CURWOOD: This is Living on Earth. I'm Steve Curwood. In just a little more than 2 years many of us are supposed to be able to buy an electric car from a major car maker. California was the first state to order it 5 years ago as part of its campaign to fight its legendary smog. And since then, several other states in the congested Northeast have gone along. But GM, Ford, and Chrysler have fought hard against the electric vehicle rules. And recently, the political winds have begun shifting in their favor. Detroit's most recent victory has come in Massachusetts, where Governor William Weld is backing away from an electric car mandate; and New York may be next. But the most important battleground is California, the largest auto market in North America. As Matt Binder reports, Detroit is turning up the heat, but so far California Governor Pete Wilson and his regulators are refusing to wilt.

BINDER: Auto manufacturers are planning what they're calling a public education campaign to show residents of California and New York how the electric vehicle mandates will be a burden on car buyers. Jerry Espar is a spokesman for the American Automobile Manufacturing Association.

ESPAR: Right now, battery technology is not sufficient to allow manufacturers to produce a vehicle that consumers would want, or to do so at a cost that consumers could afford. And so in order to meet that market mandate, manufacturers will have to probably give away those vehicles or sell them at greatly below the cost to produce them. And in order to do that, then, they'll have to raise the cost of all the other vehicles that consumers want.

BINDER: Espar says the November elections showed that voters don't like this kind of government interference in the free market. He calls the electric vehicle regulations unfunded mandates. But Jerry Martin, spokesman for the California Air Resources Board, the agency that originally adopted the mandate, says the Board members and their boss, Republican Governor and presidential candidate Pete Wilson, are all still fully behind the 1998 deadline. Part of the reason for Wilson's support, Martin says, is because Detroit's reluctance to develop mass-market electric vehicles has opened the door to a possible huge new electric automobile industry centered in California.
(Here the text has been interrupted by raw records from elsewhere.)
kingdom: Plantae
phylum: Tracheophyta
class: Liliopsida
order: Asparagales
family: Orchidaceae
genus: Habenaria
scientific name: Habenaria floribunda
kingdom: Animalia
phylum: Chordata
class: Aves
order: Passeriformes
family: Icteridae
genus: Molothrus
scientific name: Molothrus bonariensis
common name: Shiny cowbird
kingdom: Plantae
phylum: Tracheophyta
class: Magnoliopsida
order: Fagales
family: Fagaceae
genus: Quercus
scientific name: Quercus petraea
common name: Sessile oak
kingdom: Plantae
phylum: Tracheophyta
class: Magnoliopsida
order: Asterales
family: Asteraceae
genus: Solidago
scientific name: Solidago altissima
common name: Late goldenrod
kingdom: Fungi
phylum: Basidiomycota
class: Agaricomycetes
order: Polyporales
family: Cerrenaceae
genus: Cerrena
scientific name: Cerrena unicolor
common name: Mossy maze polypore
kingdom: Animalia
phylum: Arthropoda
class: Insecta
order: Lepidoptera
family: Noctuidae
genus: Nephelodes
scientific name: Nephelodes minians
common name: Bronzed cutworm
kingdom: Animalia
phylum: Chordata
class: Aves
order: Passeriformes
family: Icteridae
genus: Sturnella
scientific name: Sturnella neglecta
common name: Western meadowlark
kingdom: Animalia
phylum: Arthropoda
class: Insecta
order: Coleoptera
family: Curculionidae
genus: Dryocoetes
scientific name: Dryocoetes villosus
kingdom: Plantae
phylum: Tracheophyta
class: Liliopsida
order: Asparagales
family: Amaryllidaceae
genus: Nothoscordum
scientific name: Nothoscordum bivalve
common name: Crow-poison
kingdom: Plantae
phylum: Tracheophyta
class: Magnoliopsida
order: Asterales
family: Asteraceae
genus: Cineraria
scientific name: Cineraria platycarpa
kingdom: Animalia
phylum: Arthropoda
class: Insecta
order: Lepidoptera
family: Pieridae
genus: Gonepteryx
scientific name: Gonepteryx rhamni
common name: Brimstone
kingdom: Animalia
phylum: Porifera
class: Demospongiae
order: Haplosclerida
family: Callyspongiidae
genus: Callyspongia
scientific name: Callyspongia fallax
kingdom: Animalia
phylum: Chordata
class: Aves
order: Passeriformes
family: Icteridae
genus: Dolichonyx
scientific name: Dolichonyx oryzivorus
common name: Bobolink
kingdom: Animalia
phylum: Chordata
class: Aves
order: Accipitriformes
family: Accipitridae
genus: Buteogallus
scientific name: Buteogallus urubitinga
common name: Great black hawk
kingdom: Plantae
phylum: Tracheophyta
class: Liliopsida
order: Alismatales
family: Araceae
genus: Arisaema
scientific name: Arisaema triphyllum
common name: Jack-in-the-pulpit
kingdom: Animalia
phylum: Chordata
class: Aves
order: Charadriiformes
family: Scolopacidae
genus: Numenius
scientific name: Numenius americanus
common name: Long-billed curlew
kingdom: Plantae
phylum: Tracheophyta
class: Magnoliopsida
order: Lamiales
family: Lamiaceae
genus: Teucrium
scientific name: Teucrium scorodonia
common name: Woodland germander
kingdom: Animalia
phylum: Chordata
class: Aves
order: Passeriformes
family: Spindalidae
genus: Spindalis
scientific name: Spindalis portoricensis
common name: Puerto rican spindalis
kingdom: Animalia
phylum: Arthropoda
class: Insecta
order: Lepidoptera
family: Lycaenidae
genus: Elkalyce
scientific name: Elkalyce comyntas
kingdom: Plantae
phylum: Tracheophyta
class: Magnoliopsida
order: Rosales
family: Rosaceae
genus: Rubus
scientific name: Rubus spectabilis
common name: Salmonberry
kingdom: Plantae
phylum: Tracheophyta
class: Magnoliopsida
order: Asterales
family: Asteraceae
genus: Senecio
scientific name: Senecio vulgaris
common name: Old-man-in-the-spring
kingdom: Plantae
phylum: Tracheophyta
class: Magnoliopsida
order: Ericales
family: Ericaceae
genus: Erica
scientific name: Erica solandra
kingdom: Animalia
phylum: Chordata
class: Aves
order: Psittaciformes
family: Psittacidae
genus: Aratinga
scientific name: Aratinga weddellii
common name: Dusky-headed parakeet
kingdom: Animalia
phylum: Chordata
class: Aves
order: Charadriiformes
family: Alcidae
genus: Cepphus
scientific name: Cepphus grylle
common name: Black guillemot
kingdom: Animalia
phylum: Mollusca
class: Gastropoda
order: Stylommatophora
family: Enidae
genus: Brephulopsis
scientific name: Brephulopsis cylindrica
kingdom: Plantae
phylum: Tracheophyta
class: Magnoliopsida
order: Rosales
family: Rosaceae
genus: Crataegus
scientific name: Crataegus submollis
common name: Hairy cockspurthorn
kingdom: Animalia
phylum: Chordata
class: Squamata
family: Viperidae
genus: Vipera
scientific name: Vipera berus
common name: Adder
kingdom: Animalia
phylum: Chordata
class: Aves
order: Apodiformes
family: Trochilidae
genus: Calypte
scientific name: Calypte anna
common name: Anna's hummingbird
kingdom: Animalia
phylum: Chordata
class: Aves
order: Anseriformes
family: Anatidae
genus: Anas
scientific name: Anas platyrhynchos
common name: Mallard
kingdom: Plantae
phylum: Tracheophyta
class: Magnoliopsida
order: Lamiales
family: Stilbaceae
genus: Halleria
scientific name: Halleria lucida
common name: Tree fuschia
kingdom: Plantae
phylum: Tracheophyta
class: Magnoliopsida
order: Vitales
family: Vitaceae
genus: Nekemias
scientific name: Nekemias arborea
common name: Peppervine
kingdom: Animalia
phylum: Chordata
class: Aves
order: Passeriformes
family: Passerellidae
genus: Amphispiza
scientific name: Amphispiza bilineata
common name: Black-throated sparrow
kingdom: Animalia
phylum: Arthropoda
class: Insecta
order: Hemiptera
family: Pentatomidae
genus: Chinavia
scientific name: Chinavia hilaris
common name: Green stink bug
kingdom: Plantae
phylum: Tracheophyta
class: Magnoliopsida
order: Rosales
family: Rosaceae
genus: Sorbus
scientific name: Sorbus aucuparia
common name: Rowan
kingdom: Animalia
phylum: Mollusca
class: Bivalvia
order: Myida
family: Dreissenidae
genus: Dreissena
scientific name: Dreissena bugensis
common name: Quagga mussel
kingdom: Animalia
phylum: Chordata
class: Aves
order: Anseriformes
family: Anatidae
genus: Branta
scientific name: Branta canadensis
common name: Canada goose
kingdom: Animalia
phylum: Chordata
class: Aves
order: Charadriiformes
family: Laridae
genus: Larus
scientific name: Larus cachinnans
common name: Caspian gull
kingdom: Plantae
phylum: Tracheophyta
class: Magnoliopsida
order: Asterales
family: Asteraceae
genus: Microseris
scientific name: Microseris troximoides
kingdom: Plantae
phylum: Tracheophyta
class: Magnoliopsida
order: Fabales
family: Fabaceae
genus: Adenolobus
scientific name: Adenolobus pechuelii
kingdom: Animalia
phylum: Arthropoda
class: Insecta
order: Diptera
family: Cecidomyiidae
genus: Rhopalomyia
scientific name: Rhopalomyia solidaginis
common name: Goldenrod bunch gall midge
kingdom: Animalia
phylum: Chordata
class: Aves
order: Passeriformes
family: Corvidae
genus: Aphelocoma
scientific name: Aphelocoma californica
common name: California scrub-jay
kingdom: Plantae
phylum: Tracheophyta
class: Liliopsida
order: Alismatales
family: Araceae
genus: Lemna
MARTIN: This is an industry that is growing in California, providing a lot of high-paying engineering and technical jobs for California, and no, the Board has not made any indication that they intend on changing that rule.

BINDER: Technical problems with batteries and other components have proven to be solvable according to Martin and those involved in the electric car industry. Mike Gage is the President of Calstart, a consortium of electric vehicle developers, electric utilities, and environmental groups.

GAGE: They've made all the same arguments that they're now making about electric cars about catalytic converters, about seat belts, and about air bags in cars: that they're too expensive, that they don't work, that they won't be able to sell cars in California if those things continue, and so on and so forth ad nauseam, for decades. And they've been wrong every time.

BINDER: The American Automobile Manufacturing Association says it has not yet decided the details of its upcoming multi-million-dollar ad campaign, and is currently conducting a search for a public relations firm to handle it. For Living on Earth, I'm Matt Binder in San Francisco.